Rachel Schwartz-Narbonne studies the diet of woolly mammoths by analyzing collagen preserved on the frozen bones of these extinct animals. Photo credit: Fred Longstaffe
The “mammoth conundrum,” as it has been dubbed, revolves around what these ancient creatures ate. Like their modern elephant counterparts, they should have been restricted to a diet of plants, but their bones reveal levels of nitrogen-15 (15N) that would be associated with a carnivorous species. According to Rachel Schwartz-Narbonne, a doctoral student at Western University’s Department of Earth Sciences, accounting for this distinction can reveal a great deal about the kind of environment that set the stage for the natural world we know today. “The woolly mammoth, steppe bison and Pleistocene horse ranged from Spain to the Yukon continuously,” Schwartz-Narbonne says. “That’s a scale of ecosystem that doesn’t even make sense anymore. And then they go extinct over a period of a few thousand years. The woolly mammoth is the key to understanding the whole thing.”

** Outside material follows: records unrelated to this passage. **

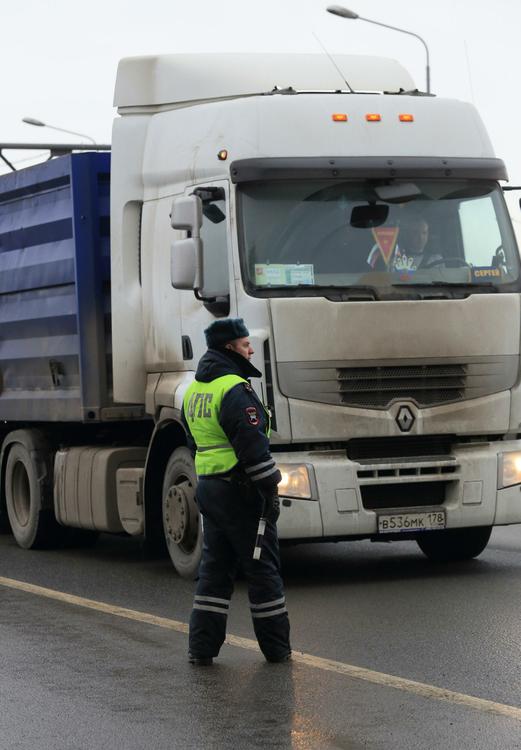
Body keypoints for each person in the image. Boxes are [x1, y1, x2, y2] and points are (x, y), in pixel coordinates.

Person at [182, 317, 291, 666]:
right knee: (262, 569)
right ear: (230, 348)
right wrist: (270, 490)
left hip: (210, 490)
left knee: (214, 571)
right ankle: (277, 650)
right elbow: (251, 444)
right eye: (246, 344)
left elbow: (193, 441)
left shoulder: (195, 390)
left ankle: (201, 649)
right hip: (240, 491)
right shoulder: (234, 389)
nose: (251, 348)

Although her background is in chemistry, Schwartz-Narbonne became intrigued by the mammoth conundrum. She saw the possibility of tackling this challenge through breaking apart bulk collagen, which is a form of protein preserved in mammoth bones. While such proteins break down under normal circumstances, they are often preserved in frozen Arctic soil.
By separating these proteins into individual amino acids, she and colleagues Fred Longstaffe, Jessica Metcalfe and Grant Zazula have been able to identify other sources of 15N in the mammoth diet. In a paper published in Nature Scientific Reports, they point to dry conditions as one factor that would have increased these levels in the plants the animals were eating. Similarly, if they were foraging under the snow for food, the decaying plant matter would also have much higher concentrations of nitrogen.
For her part, Schwartz-Narbonne is eager to continue her own foraging through the mammoth bones in order to address even larger questions. “There’s just so much information in them,” she says, pointing to the extinction of the woolly mammoth as an indication of major climatic changes that irrevocably altered its diet.